Connecticut Innovations iHUB


Connecticut Innovations (CI) was created by the Connecticut Legislature in 1989. Since 1995, returns from its own investments - not state money - have supported operations and new, forward-thinking funding programs. As such, CI provides strategic capital and operational insight to push the frontiers of high-tech industries such as energy, biotechnology, information technology, and photonics. Over the years, CI has helped over 100 emerging companies research, develop, and market new products and services attracting over $1 billion dollars in additional investments from private equity providers.

The Connecticut iHUB, developed by CI, connects all innovation stakeholders to promote economic and business development. Innovation stakeholders are high tech small businesses, large corporations, research institutions, universities, federal and state agencies and citizens looking to get ahead. It incorporates a rich array of public and private collaboration tools, content feeds, and personal communication and interaction features.

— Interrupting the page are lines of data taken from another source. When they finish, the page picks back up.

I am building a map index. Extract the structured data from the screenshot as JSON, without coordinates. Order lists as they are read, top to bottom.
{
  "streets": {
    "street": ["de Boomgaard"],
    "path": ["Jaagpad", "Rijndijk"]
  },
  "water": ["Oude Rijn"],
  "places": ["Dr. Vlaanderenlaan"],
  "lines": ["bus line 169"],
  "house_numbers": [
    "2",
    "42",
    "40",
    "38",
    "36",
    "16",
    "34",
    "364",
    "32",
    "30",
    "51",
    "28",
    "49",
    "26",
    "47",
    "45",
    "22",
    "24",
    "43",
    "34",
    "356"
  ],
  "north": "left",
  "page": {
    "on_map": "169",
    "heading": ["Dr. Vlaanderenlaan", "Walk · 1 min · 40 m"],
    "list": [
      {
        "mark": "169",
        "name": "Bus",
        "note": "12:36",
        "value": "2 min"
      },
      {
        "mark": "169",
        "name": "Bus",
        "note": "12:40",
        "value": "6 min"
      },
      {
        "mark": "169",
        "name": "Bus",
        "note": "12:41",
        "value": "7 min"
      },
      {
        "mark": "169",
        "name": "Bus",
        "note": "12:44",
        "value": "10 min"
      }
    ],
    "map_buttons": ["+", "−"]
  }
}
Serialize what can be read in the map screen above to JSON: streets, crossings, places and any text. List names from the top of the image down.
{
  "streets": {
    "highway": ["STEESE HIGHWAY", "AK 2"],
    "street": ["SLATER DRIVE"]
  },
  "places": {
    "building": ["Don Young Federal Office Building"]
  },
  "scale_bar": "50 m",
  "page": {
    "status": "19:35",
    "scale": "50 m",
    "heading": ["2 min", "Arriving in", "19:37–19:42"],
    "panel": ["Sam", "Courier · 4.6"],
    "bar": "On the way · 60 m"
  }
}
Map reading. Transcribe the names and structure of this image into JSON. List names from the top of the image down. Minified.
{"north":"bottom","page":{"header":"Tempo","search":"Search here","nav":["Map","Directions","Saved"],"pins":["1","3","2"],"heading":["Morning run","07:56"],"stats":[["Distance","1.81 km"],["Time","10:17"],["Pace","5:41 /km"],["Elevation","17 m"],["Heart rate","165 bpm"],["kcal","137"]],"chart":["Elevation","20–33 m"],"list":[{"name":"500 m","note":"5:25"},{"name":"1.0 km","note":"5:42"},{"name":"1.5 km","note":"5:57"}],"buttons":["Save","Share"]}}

Needs and Problems to Be Solved

Connecticut’s need for an innovation and economic development hub had many dimensions. They fell into a number of broad categories as described below:

Existing Program Support: CI had been playing, for many years, an active, leading role in facilitating innovation across the State and for a wide array of stakeholders. Accordingly, the solution needed to be designed to support existing programs but be flexible enough extend the value proposition in new ways.

Breadth of Features: As CI’s vision included social, collaborative and operational capabilities, the technology needed to include features that looked like those found in Facebook, Linked-In, Twitter, Yammer, Yahoo Groups, UStream, and, while being available through the web and mobile apps running in iPhone, iPad and Android.

Interoperability & “The Cloud”: It wasn't possible (nor necessary) to build from scratch all of the features CI desired. The mandate, therefore was to adopt a platform-type solution that could accommodate 3’rd party products and services being readily integrated in a secure way and then easily updated.

Familiarity & Ease of Use: As an entire generation was (and still is) being trained by using the mega-social sites like Facebook and Linked-in, CI wanted to adopt as many common notions as possible so users could be easily on-boarded and then brought up to speed quickly.

Ownership: Connecticut needed to “own,” in the truest sense of the word, their innovation environment. Simply nesting it in somebody else's community wasn't an option. Ownership needed to be at such fundamental levels as ownership of data, of the URL, of the user, and of the total experience.

Control: Closely related to ownership was the concept of control. CI needed to control all business policy and technical considerations ranging from user access, to where the system was hosted and maintained, to how and when it would evolve, to end-user licensing. Not the type of control consumer communities like Facebook provide.

Manageability & Upgradeability: While CI required a custom solution, they also needed one built on upgradeable, integrated components so they could achieve efficiency, quality and security at reasonable cost.

The solution delivered by Concursive, built entirely on its standard, upgradeable components, achieves these needs for Connecticut Innovations in the iHUB deployment.

Process Employed

Connecticut deployed the iHUB through the iterative approach followed by most organizations buildig hubs. As such, the phases they went through:

Prototype: Covered roughly one month; 1 week for configuration and roughly 3 weeks for socializing it to stakeholders, gaining feedback, and then reaching consensus to go to the next phase.

Beta: Began immediately as the prototype "turned into" the beta. Additional customizations were made, users brought up live, and initial programs begun.

Soft Launch: As the beta continued and confidence grew, the iHUB morphed into the initial "for real" system as successful programs were replicated.

Production: It's now in full production with the full suite of capabilities employed: Web, mobile, management console and a number of cloud services plugged in.